KnockoffNets art.attacks.extraction.KnockoffNets wrapper class.
class pepr.privacy.art_extraction_wrapper.CopycatCNN(attack_alias, attack_pars, data, labels, data_conf, target_models)

art.attacks.extraction.CopycatCNN wrapper class.

Attack description: Implementation of the Copycat CNN attack from Rodrigues Correia-Silva et al. (2018).

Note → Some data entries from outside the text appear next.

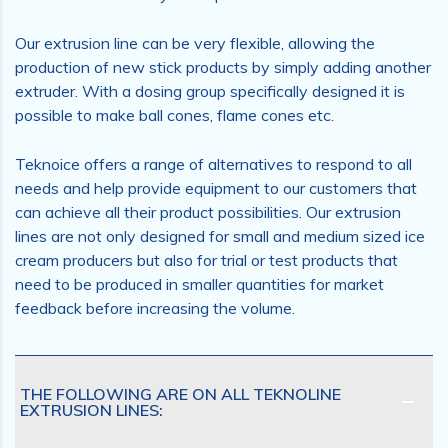
Our extrusion line can be very flexible, allowing the
production of new stick products by simply adding another
extruder. With a dosing group specifically designed it is
possible to make ball cones, flame cones etc.
Teknoice offers a range of alternatives to respond to all
needs and help provide equipment to our customers that
can achieve all their product possibilities. Our extrusion
lines are not only designed for small and medium sized ice
cream producers but also for trial or test products that
need to be produced in smaller quantities for market
feedback before increasing the volume.
THE FOLLOWING ARE ON ALL TEKNOLINE
EXTRUSION LINES: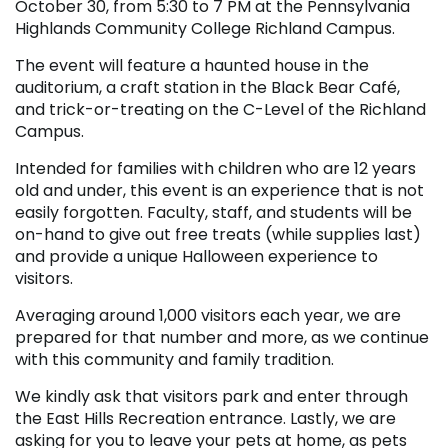
October 30, from 5:30 to 7 PM at the Pennsylvania
Highlands Community College Richland Campus.
The event will feature a haunted house in the
auditorium, a craft station in the Black Bear Café,
and trick-or-treating on the C-Level of the Richland
Campus.
Intended for families with children who are 12 years
old and under, this event is an experience that is not
easily forgotten. Faculty, staff, and students will be
on-hand to give out free treats (while supplies last)
and provide a unique Halloween experience to
visitors.
Averaging around 1,000 visitors each year, we are
prepared for that number and more, as we continue
with this community and family tradition.
We kindly ask that visitors park and enter through
the East Hills Recreation entrance. Lastly, we are
asking for you to leave your pets at home, as pets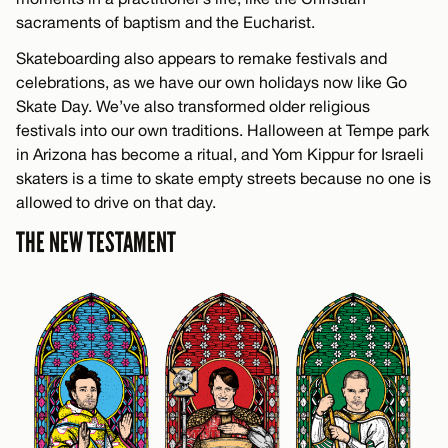
sacraments of baptism and the Eucharist.
Skateboarding also appears to remake festivals and
celebrations, as we have our own holidays now like Go
Skate Day. We’ve also transformed older religious
festivals into our own traditions. Halloween at Tempe park
in Arizona has become a ritual, and Yom Kippur for Israeli
skaters is a time to skate empty streets because no one is
allowed to drive on that day.
THE NEW TESTAMENT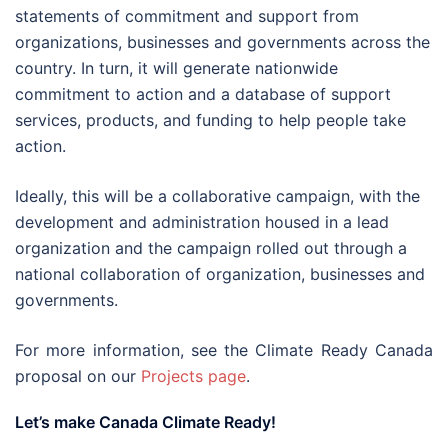
statements of commitment and support from
organizations, businesses and governments across the
country. In turn, it will generate nationwide
commitment to action and a database of support
services, products, and funding to help people take
action.
Ideally, this will be a collaborative campaign, with the
development and administration housed in a lead
organization and the campaign rolled out through a
national collaboration of organization, businesses and
governments.
For more information, see the Climate Ready Canada
proposal on our
Projects page
.
Let’s make Canada Climate Ready!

Paper link: https://arxiv.org/abs/1806.05476

Parameters:
  • attack_alias (str) – Alias for a specific instantiation of the class.
  • attack_pars (dict) –

    Dictionary containing all needed attack parameters:

    • batch_size_fit (int): (optional) Size of batches for fitting the thieved classifier.
    • batch_size_query (int): (optional) Size of batches for querying the victim classifier.
    • nb_epochs (int): (optional) Number of epochs to use for training.
    • nb_stolen (int): (optional) Number of queries submitted to the victim classifier to steal it.
    • use_probability (bool): (optional) Use probability.
    • stolen_record_indices (np.ndarray): Indices of records to use for the extraction attack.
  • data (numpy.ndarray) – Dataset with all input images used to attack the target models.
  • labels (numpy.ndarray) – Array of all labels used to attack the target models.
  • data_conf (dict) –

    Dictionary describing for every target model which record-indices should be used for the attack.

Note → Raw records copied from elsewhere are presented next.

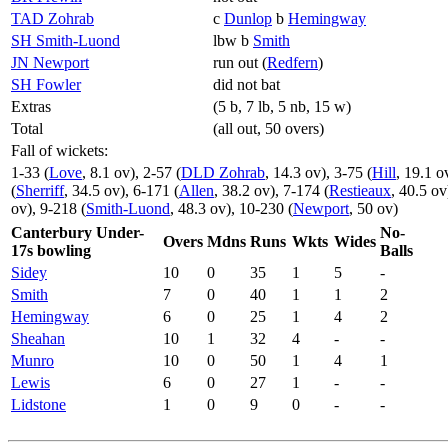
TAD Zohrab
c
Dunlop
b
Hemingway
SH Smith-Luond
lbw b
Smith
JN Newport
run out (
Redfern
)
SH Fowler
did not bat
Extras
(5 b, 7 lb, 5 nb, 15 w)
Total
(all out, 50 overs)
Fall of wickets:
1-33 (
Love
, 8.1 ov), 2-57 (
DLD Zohrab
, 14.3 ov), 3-75 (
Hill
, 19.1 o
(
Sherriff
, 34.5 ov), 6-171 (
Allen
, 38.2 ov), 7-174 (
Restieaux
, 40.5 ov
ov), 9-218 (
Smith-Luond
, 48.3 ov), 10-230 (
Newport
, 50 ov)
Canterbury Under-
No-
Overs
Mdns
Runs
Wkts
Wides
17s bowling
Balls
Sidey
10
0
35
1
5
-
Smith
7
0
40
1
1
2
Hemingway
6
0
25
1
4
2
Sheahan
10
1
32
4
-
-
Munro
10
0
50
1
4
1
Lewis
6
0
27
1
-
-
Lidstone
1
0
9
0
-
-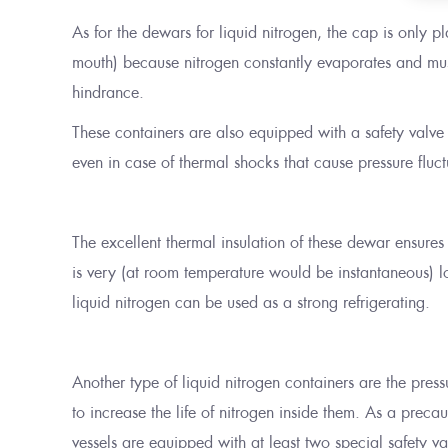
As for the dewars for liquid nitrogen, the cap is only 
mouth) because nitrogen constantly evaporates and mus
hindrance.
These containers are also equipped with a safety valve t
even in case of thermal shocks that cause pressure fluct
The excellent thermal insulation of these dewar ensures
is very (at room temperature would be instantaneous) lo
liquid nitrogen can be used as a strong refrigerating.
Another type of liquid nitrogen containers are the pres
to increase the life of nitrogen inside them. As a preca
vessels are equipped with at least two special safety va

    • stolen_record_indices (np.ndarray): Indices of records to use for the extraction attack.
    • eval_record_indices (np.ndarray): Indices of records for measuring the accuracy of the extracted model.
  • target_models (iterable) – List of target models which should be tested.
class pepr.privacy.art_extraction_wrapper.KnockoffNets(attack_alias, attack_pars, data, labels, data_conf, target_models)

art.attacks.extraction.KnockoffNets wrapper class.

Attack description: Implementation of the Knockoff Nets attack from Orekondy et al. (2018).

Paper link: https://arxiv.org/abs/1812.02766

Parameters:
  • attack_alias (str) – Alias for a specific instantiation of the class.
  • attack_pars (dict) –

    Dictionary containing all needed attack parameters:

    • batch_size_fit (int): (optional) Size of batches for fitting the thieved classifier.
    • batch_size_query (int): (optional) Size of batches for querying the victim classifier.
    • nb_epochs (int): (optional) Number of epochs to use for training.
    • nb_stolen (int): (optional) Number of queries submitted to the victim classifier to steal it.
    • use_probability (bool): (optional) Use probability.
    • sampling_strategy (str): Sampling strategy, either random or adaptive.
    • reward (str): Reward type, in [‘cert’, ‘div’, ‘loss’, ‘all’].
    • verbose (bool): Show progress bars.
    • stolen_record_indices (np.ndarray): Indices of records to use for the extraction attack.
  • data (numpy.ndarray) – Dataset with all input images used to attack the target models.
  • labels (numpy.ndarray) – Array of all labels used to attack the target models.
  • data_conf (dict) –

    Dictionary describing for every target model which record-indices should be used for the attack.

    • stolen_record_indices (np.ndarray): Indices of records to use for the extraction attack.
    • eval_record_indices (np.ndarray): Indices of records for measuring the accuracy of the extracted model.
  • target_models (iterable) – List of target models which should be tested.